Si prenda il caso di Raffaele Stern, figlio di architetti papalini e architetto papalino egli stesso. Arrivati i Francesi a Roma dopo il secondo arresto di un Pontefice, riuscì a farsi nominare responsabile della riforma artistica e urbanistica di Roma, dove Napoleone immaginava di venire a stare almeno per un po’ con Maria Luisa e l’Aquilotto loro figlio. Rifece per la famiglia imperiale un intero appartamento al Quirinale. Quando fu Waterloo, lo completò per festeggiare il ritorno in Città di Sua Santità Pio VII.

Grandi maestri, Talleyrand e Fouché, ma anche grandissimi allievi. In Italia se ne ricordano uno, nessuno e centomila. Questi ultimi sono i borghesi piccoli piccoli costretti a passare, più o meno volentieri, dal servizio alla burocrazia asburgica a quella francese a quella asburgica. Ma è roba da poco, si tratta di pesciolini che rischiavano altrimenti di affogare nel mare degli stravolgimenti. In fondo dei nessuno.

 A volerne ricordare uno, invece, ne ricordiamo un paio. Ma sono nomi grossi. Ugo Foscolo, che era veneziano, aprì le braccia all’Armata d’Italia, ma quando venne concesso all’Austria dal liberatore insieme a tutti i suoi concittadino prese a nutrire sincero sdegno, e non si potrebbe dargli torto. Aveva scritto l’Ode al Bonaparte liberatore? Se la rimangiò ufficialmente. Un coraggioso che controcorrente andò fino in fondo.

Almeno apparentemente, perché poi divenne professore ed ufficiale dopo essersi ingraziato Augusto Caffarelli, aiutante di campo dell’Imperatore e ministro della guerra del Regno d’Italia. Eroicamente, nel 19813, mentre tutti davano il suo mentore per spacciato causa la disastrosa campagna di Russia, chiese addirittura di tornare al servizio effettivo. Ma poi fu beccato a trescare con l’Austria, al momento di stendere il programma di una rivista letteraria che avrebbe imbrigliato il consenso della classe intellettuale ai vecchi e nuovi padroni. Gli austriaci vollero imporgli un giuramento di fedeltà, perché non si fidarono, e solo allora partì per Londra.

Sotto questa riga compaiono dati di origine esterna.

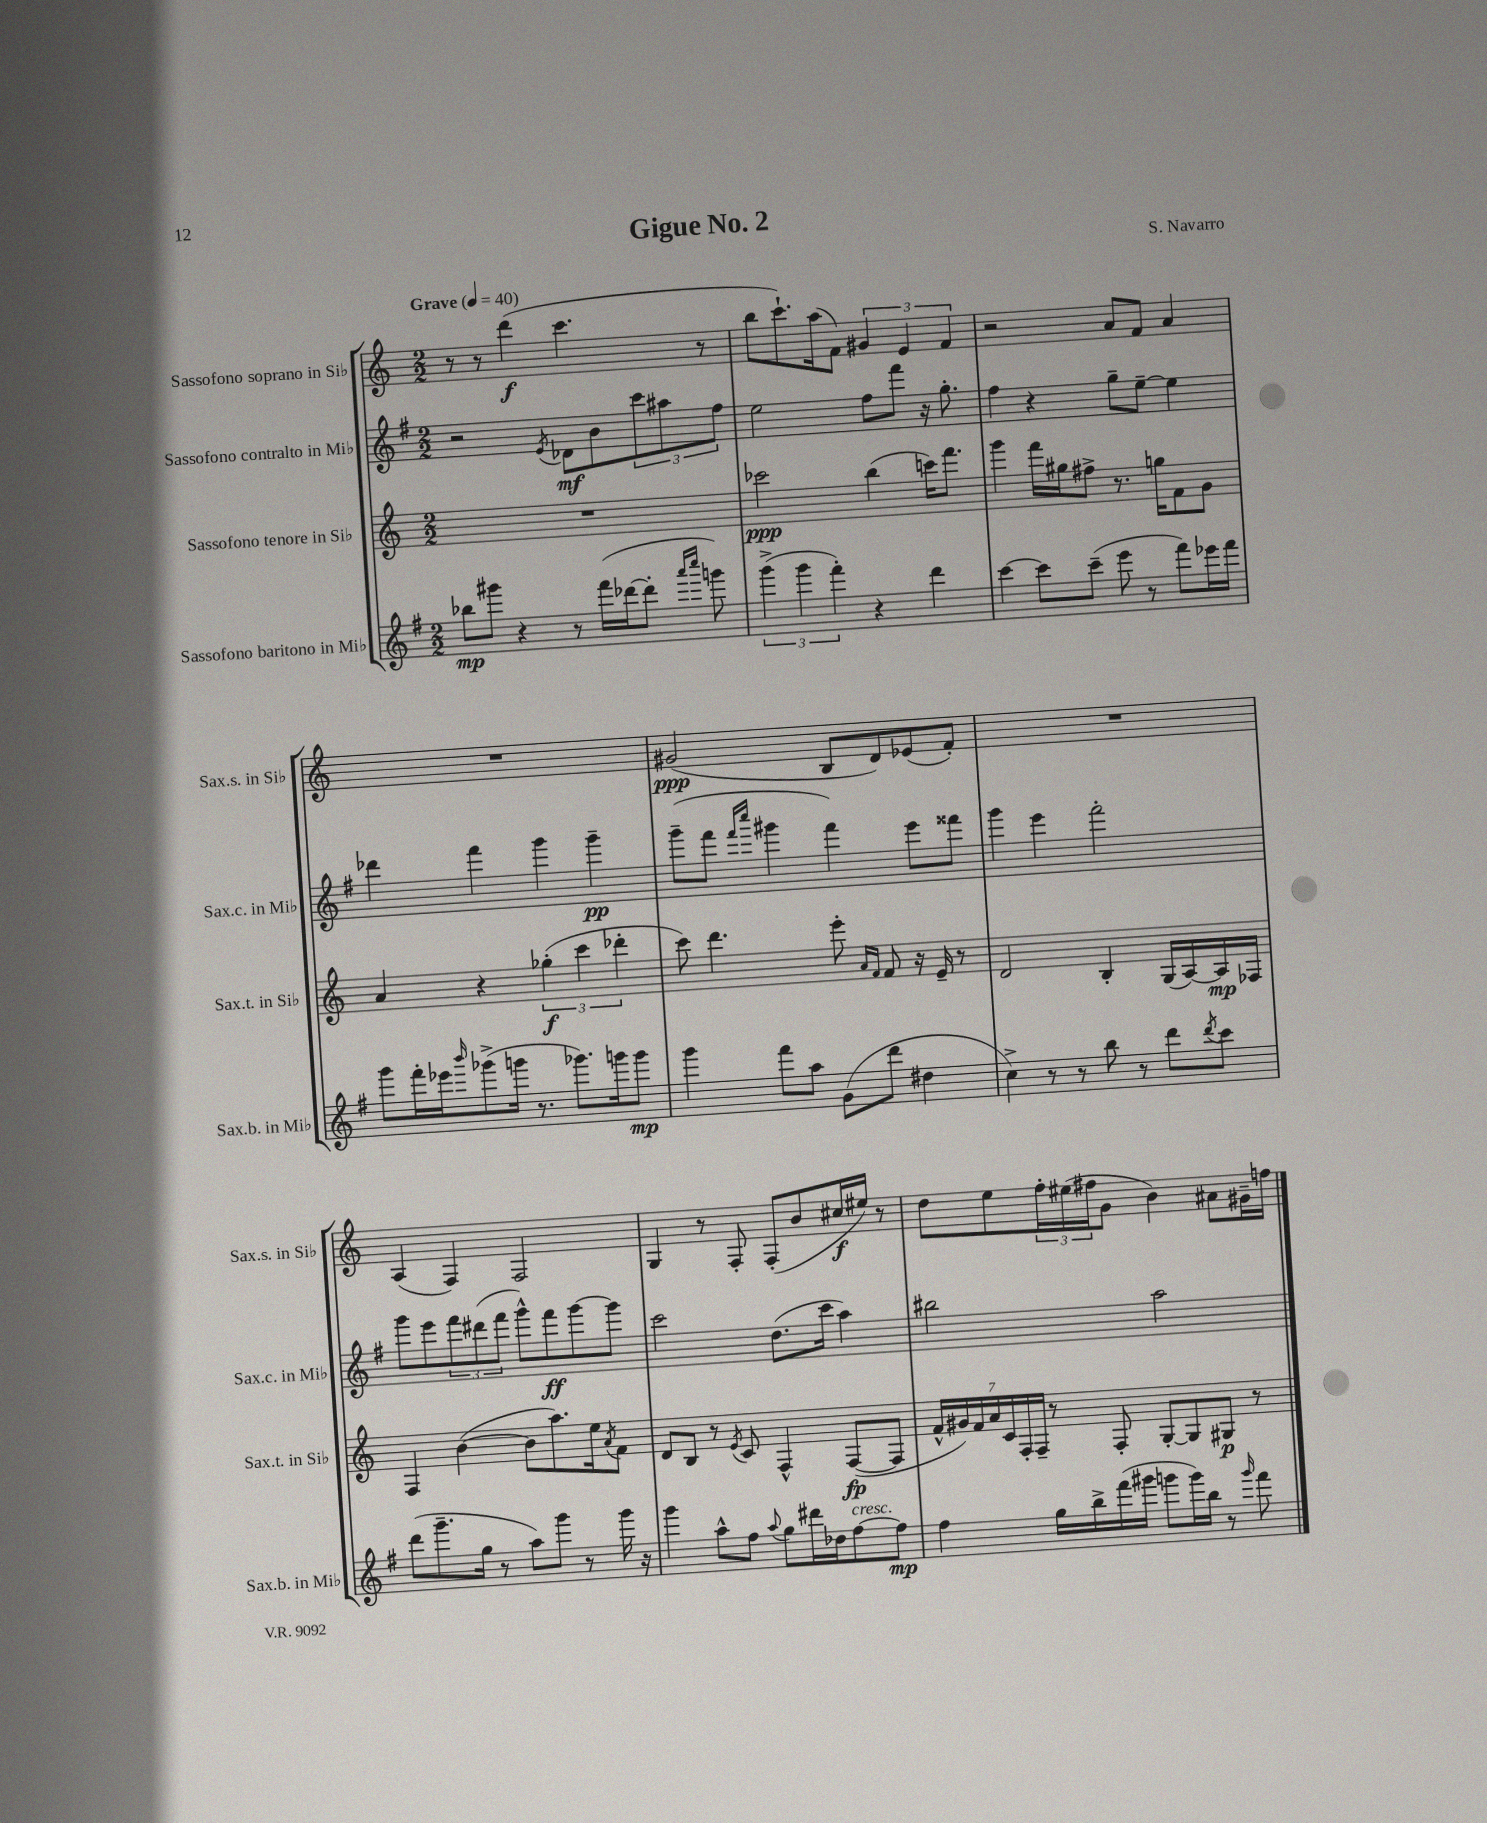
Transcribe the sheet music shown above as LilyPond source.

\header { title = "Gigue No. 2" composer = "S. Navarro" }
<<
\new StaffGroup <<
\new Staff = "s0" \with { instrumentName = "Sassofono soprano in Sib" shortInstrumentName = "Sax.s. in Sib" } {
    \clef treble \key c \major \numericTimeSignature \time 2/2 \tempo "Grave" 4 = 40
    r8 r8 d'''4\f( c'''4. r8 |
    b''8 c'''8.-!) a''16( f'8) \tuplet 3/2 { gis'4 e'4 f'4 } |
    r2 a'8 f'8 a'4 |
    R1 |
    gis'2\ppp( b8 d'8) ees'8( f'8-.) |
    R1 |
    a4( f4) f2 |
    g4 r8 f8-. f8-.( b'8 cis''16\f eis''16) r8 |
    d''8 e''8 \tuplet 3/2 { f''16-. eis''16( fis''16 } g'8 b'4) ais'8 gis'16-- f''16 \bar "|." |
}
\new Staff = "s1" \with { instrumentName = "Sassofono contralto in Mib" shortInstrumentName = "Sax.c. in Mib" } {
    \clef treble \key g \major \numericTimeSignature \time 2/2
    r2 \acciaccatura { e'8 } des'8\mf b'8 \tuplet 3/2 { c'''8 ais''8 fis''8 } |
    e''2 fis''8 fis'''8 r16 g''8.-. |
    fis''4 r4 g''8-- e''8~-- e''4 |
    des'''4 fis'''4 g'''4 g'''4--\pp |
    g'''8--( fis'''8 \grace { fis'''16 c''''16 } gis'''4 fis'''4) e'''8 fisis'''8 |
    g'''4 e'''4 fis'''2-. |
    g'''8 e'''8 \tuplet 3/2 { fis'''8 dis'''8( fis'''8 } g'''8-^) fis'''8\ff g'''8~ g'''8 |
    c'''2 d''8.( c'''16 a''4) |
    bis''2 a''2 \bar "|." |
}
\new Staff = "s2" \with { instrumentName = "Sassofono tenore in Sib" shortInstrumentName = "Sax.t. in Sib" } {
    \clef treble \key c \major \numericTimeSignature \time 2/2
    R1 |
    ces'''2\ppp b''4( c'''16) f'''8. |
    g'''4 f'''16 gis''16 fis''8-> r8. g''16 f'8 g'8 |
    a'4 r4 \tuplet 3/2 { ges''4-.\f( c'''4 des'''4-. } |
    c'''8) d'''4. e'''8-. \grace { a'16 f'16 } f'8 r16 e'16-- r8 |
    d'2 b4-. g16( a16~) a16\mp fes16 |
    f4 b'4~( b'8 a''8.) e''16 \acciaccatura { a'8 } f'8 |
    d'8 b8 r8 \acciaccatura { e'8 } c'8 f4-^ f8~\fp( f8 |
    \tuplet 7/4 { f'16-^ gis'16) f'16 a'16 c'16 f16-. f16-- } r8 f8-. g8~-. g8 gis8\p r8 \bar "|." |
}
\new Staff = "s3" \with { instrumentName = "Sassofono baritono in Mib" shortInstrumentName = "Sax.b. in Mib" } {
    \clef treble \key g \major \numericTimeSignature \time 2/2
    bes''8\mp gis'''8 r4 r8 fis'''16( des'''16~ des'''8-. \grace { a'''16 c''''16 } g'''8) |
    \tuplet 3/2 { g'''4->( g'''4 fis'''4-.) } r4 d'''4 |
    c'''4~ c'''8 c'''8--( e'''8 r8 fis'''8) ees'''16 fis'''16 |
    g'''8 fis'''16-. ees'''16 \grace { b'''16 } ges'''8->( g'''16 r8. ges'''8.) g'''16 g'''8\mp |
    g'''4 fis'''8 a''8 g'8( d'''8 dis''4 |
    c''4->) r8 r8 b''8 r8 d'''8 \acciaccatura { d'''8 } c'''8 |
    d'''8( g'''8.-- g''16 r8 a''8) g'''8 r8 g'''16 r16 |
    g'''4 a''8-^ fis''8 \appoggiatura { a''8 } g''8 dis'''16 des''16 fis''8~^\markup { \italic "cresc." } fis''8\mp |
    fis''4 g''16 b''16-> fis'''16( gis'''16 g'''8 g'''16) b''16 r8 \grace { g'''16 } fis'''8 \bar "|." |
}
>>
>>
\layout { \context { \Score \remove "Bar_number_engraver" } }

Ma ristampò nel 1816, in Svizzera, le Ultime lettere di Jacopo Ortis, aggiungendone una. Era datata 17 marzo e vi si definiva Napoleone “basso e vile”, come già durante i Cento Giorni lo aveva stigmatizzato come “Silla Frenetico”. Il 17 marzo è sempre di gran voga il parlar male di Cesare.

Niente, però, in confronto a Monti. Questi tessè le lodi del Papa, poi scrisse la Mosogonia per fare lo stesso con l’Austria (che con il Papa non andava molto d’accordo) ma al momento opportuno ne soppresse l’edizione per farne circolare un’altra uguale in tutto e per tutto, salvo che per un particolare. Ora lodava Napoleone. Lasciò Roma per andare a Milano, ma i locali giacobini non è che lo presero molto sul serio dato il suo recente passato. Tornò a fare il panegirico di Napoleone ma quando fu il caso scrisse Il Ritornodi Astrea per glorificare Vienna.

E Manzoni? Disilluso nei confronti di Napoleone dopo il 1797, nel 1814 scrisse: “Il tiranno è caduto: sorgete / genti oppresse, l’Italia respira”. Ma non finì la canzone e non si sa perché. Ad ogni modo, nell’apprendere dell’esito di Waterloo, venne colto da malore.

Infine il 5 maggio, come si sa, lasciò la questione in sospeso: “fu vera gloria?”. Chiedetelo ai posteri. I contemporanei non ci capiscono più nulla. O, meglio, si dichiarano inadeguati.